»Das soll im November ab und zu vorkommen«, erwiderte Bensen spitz. »Was ist los mit dir? Hast du Angst vor einem Schnupfen?« Er lachte. »Phillips zahlt jedem von uns fünfzig Pfund, Junge. Dafür kann man sich auch mal nasse Füße holen, oder?«
»Darum geht es nicht«, murmelte Mahoney. »Ich ...« Er brach ab, seufzte hörbar und schüttelte noch einmal den Kopf. »Mir gefällt die ganze Sache einfach nicht, das ist alles.«
Norris wollte etwas sagen, aber Bensen hielt ihn mit einem raschen, warnenden Blick zurück. Er wußte besser, wie er Mahoney zu behandeln hatte. »Mir auch nicht«, sagte er so sanft, daß Mahoney überrascht aufsah. »Mir wäre auch wohler, wenn wir ein Boot und eine vernünftige Ausrüstung hätten, aber dafür bleibt uns keine Zeit.
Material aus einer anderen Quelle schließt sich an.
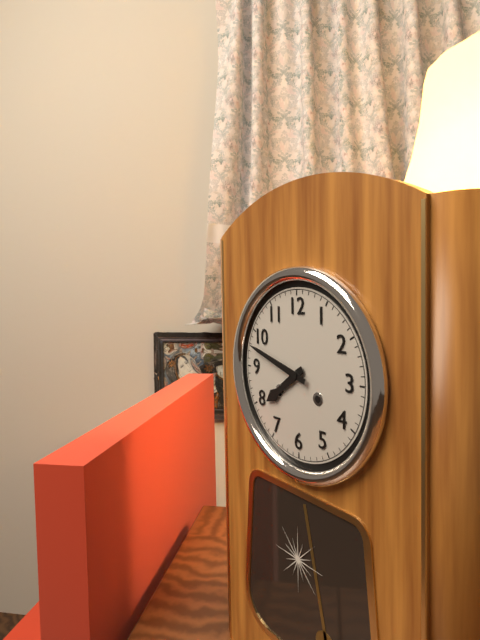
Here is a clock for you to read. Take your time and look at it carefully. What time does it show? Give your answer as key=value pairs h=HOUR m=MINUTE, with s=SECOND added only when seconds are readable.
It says h=7 m=48
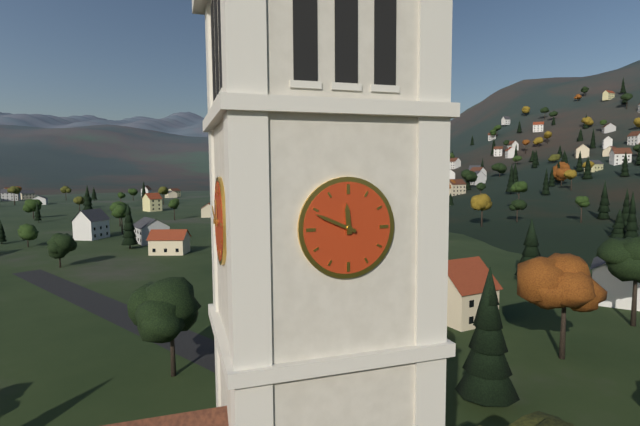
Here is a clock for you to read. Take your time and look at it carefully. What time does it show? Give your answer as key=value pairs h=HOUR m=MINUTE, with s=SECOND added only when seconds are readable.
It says h=11 m=49
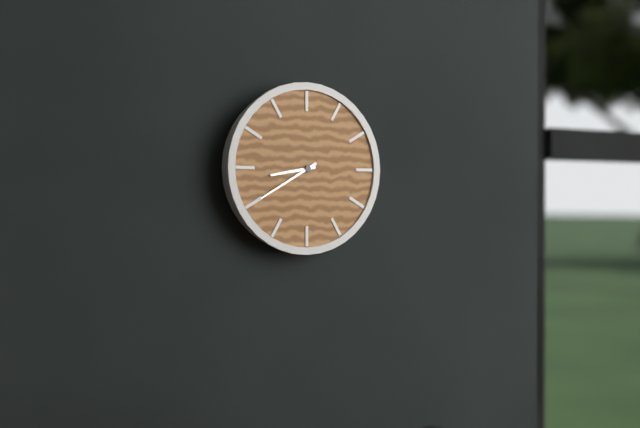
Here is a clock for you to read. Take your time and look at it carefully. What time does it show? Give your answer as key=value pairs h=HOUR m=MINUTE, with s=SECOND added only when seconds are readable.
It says h=8 m=40
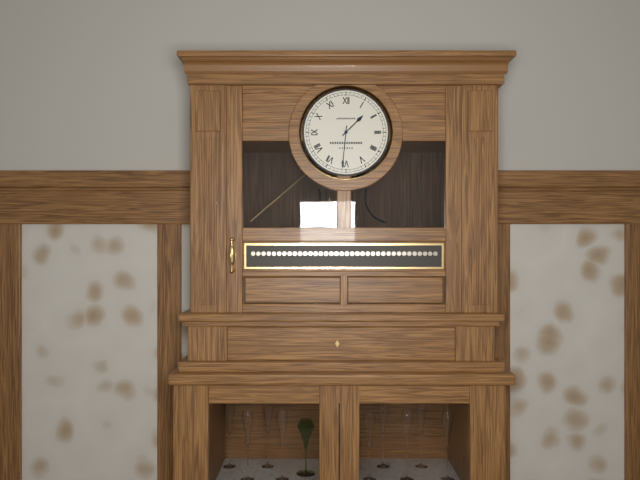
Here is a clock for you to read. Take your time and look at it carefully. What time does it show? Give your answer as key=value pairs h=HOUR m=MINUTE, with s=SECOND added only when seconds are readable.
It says h=1 m=31
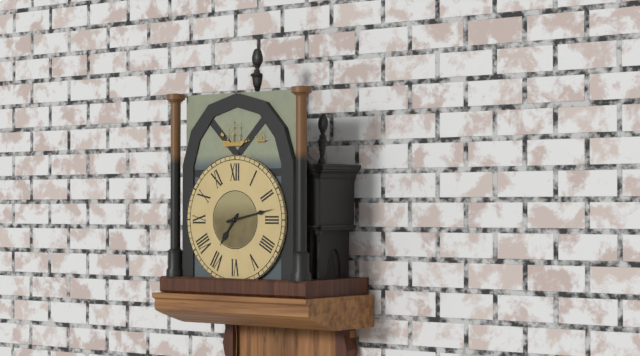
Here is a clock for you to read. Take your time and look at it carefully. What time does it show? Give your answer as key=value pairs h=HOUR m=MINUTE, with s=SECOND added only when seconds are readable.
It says h=7 m=13
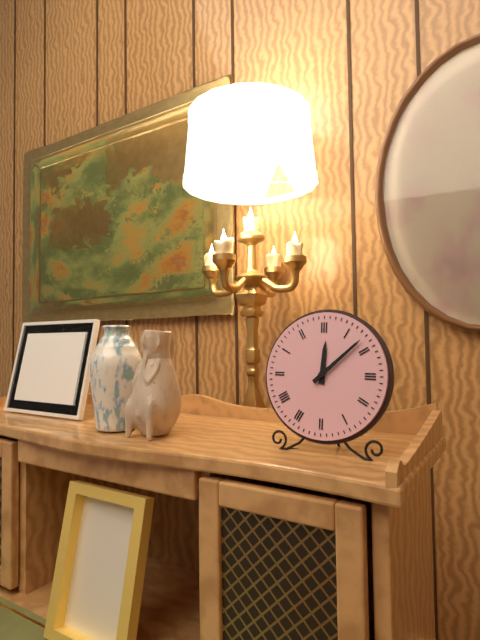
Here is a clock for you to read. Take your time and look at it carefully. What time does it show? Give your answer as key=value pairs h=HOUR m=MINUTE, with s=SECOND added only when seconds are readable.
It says h=12 m=8
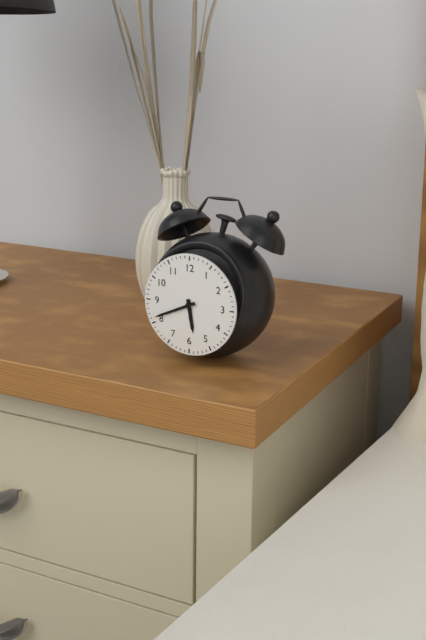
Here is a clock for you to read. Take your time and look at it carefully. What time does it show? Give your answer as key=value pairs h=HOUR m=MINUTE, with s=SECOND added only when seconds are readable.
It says h=5 m=41
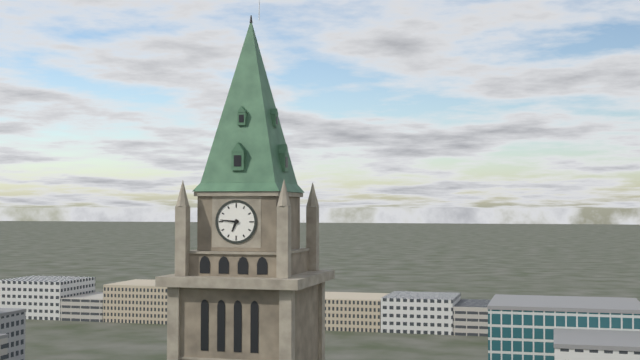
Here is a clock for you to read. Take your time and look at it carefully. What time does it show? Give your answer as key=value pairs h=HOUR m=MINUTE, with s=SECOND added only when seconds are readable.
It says h=6 m=46
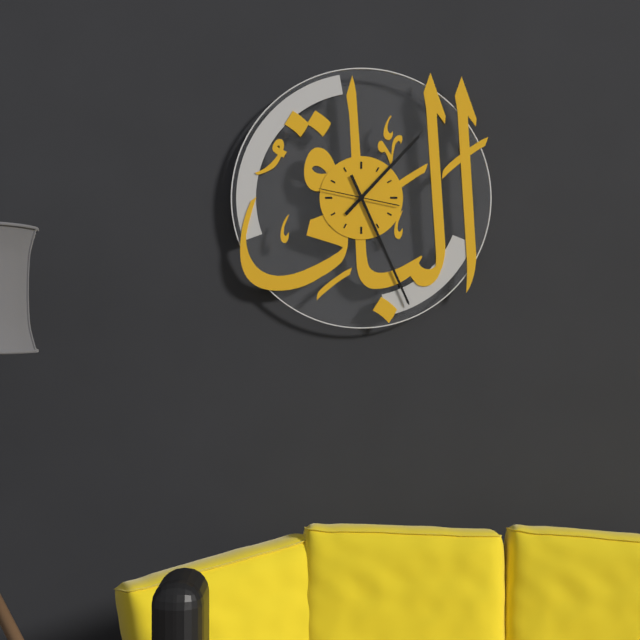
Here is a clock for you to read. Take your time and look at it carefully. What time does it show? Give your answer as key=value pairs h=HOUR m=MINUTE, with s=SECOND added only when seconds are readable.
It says h=1 m=26 s=47
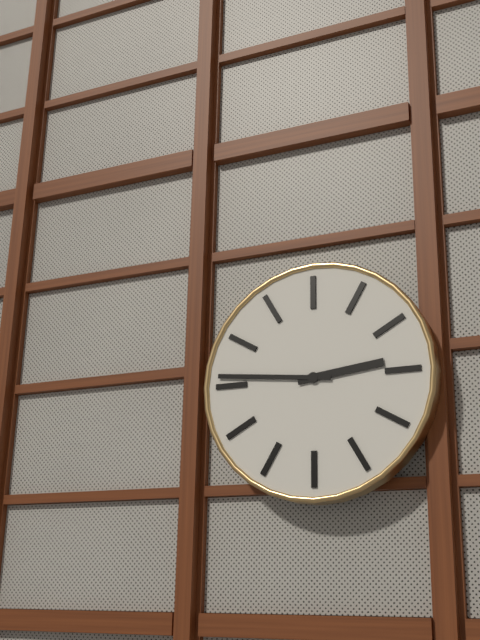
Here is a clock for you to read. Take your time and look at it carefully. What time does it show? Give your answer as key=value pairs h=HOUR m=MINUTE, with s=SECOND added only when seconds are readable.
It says h=2 m=46
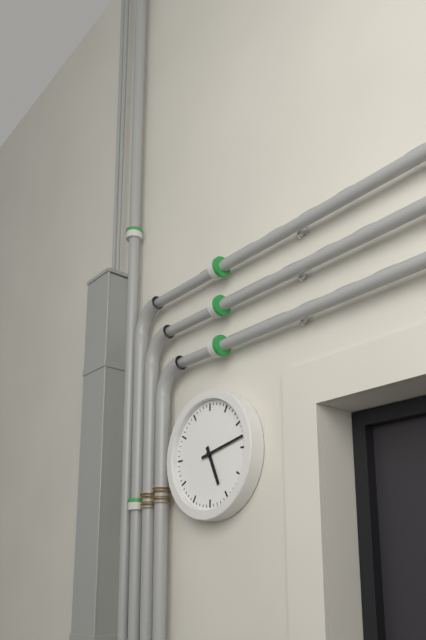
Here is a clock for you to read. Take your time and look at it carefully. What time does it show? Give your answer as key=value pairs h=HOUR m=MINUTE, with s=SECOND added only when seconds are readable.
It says h=5 m=13
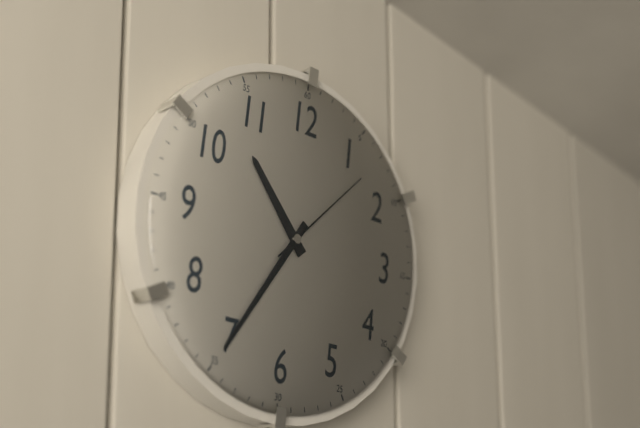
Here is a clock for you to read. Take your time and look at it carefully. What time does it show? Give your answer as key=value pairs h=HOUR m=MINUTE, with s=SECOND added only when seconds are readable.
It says h=10 m=35 s=7
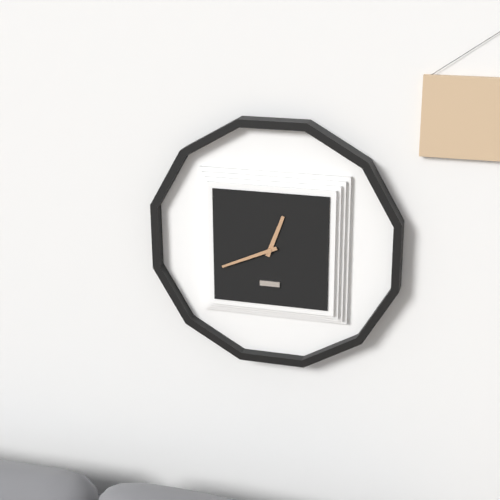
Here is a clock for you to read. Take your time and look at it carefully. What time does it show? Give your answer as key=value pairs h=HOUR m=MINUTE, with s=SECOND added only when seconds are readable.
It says h=12 m=41
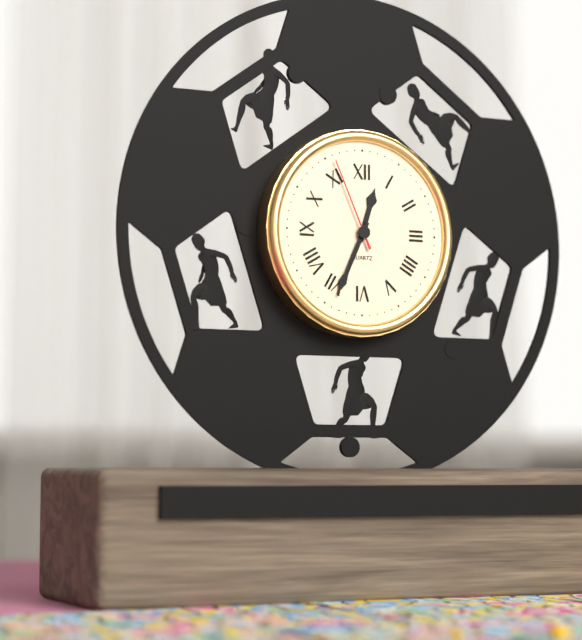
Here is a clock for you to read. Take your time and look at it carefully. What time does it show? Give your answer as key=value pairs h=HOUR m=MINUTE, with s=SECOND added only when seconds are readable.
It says h=12 m=34 s=56
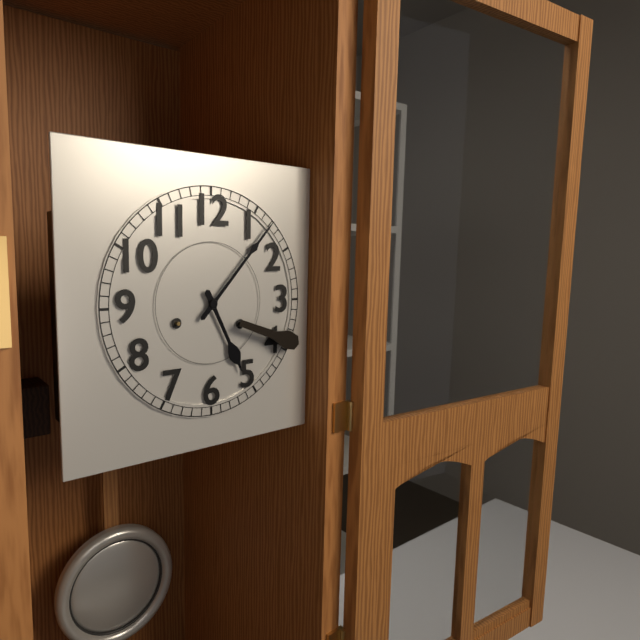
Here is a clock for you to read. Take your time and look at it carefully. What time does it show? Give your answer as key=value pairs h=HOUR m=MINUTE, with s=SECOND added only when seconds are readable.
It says h=5 m=7
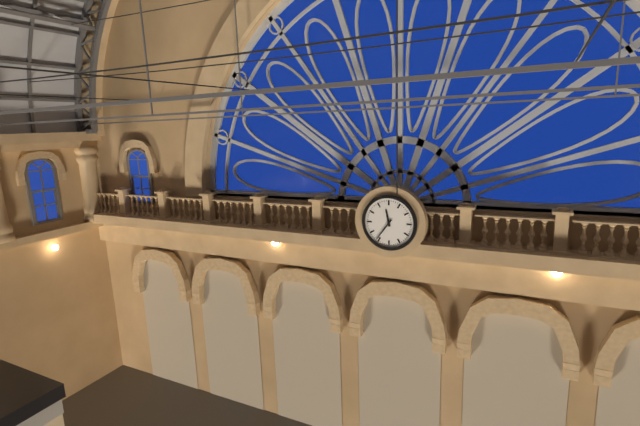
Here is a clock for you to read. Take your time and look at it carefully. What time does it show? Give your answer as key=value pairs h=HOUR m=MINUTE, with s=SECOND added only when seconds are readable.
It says h=11 m=36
Dieser Phillips wird Himmel und Hölle in Bewegung setzen, wenn er erst einmal weiß, daß das Schiff noch hier liegt, und ich will das Wrack untersuchen, ehe er es kann.«
Mahoney nickte, aber die Bewegung war kaum wahrnehmbar, und Bensen spürte, daß er noch lange nicht überzeugt war. Sie hatten mehr als nur einmal darüber gesprochen. Eigentlich hatte es kaum ein anderes Thema gegeben, seit dieser sonderbare Mister Phillips und seine beiden noch sonderbareren Begleiter in die Stadt gekommen waren und angefangen hatten, Leute anzuheuern. Sie suchten ein Schiff. Ein Schiff, das vor gut drei Monaten hier vor der Küste gesunken sein sollte. Und nach dem Aufwand, den sie trieben - und der Unmenge von Geld, die sie unter die Leute streuten -, mußte es an Bord dieses Schiffes etwas ziemlich Wertvolles geben. Norris, Mahoney und er waren nicht die einzigen, die auf eigene Faust nach dem Wrack suchten. Aber Norris war der einzige, der das Glück gehabt hatte, im richtigen Moment am richtigen Ort zu sein und zu sehen, wie das vom Sturm aufgepeitschte Meer einen Teil des Wracks freigegeben hatte.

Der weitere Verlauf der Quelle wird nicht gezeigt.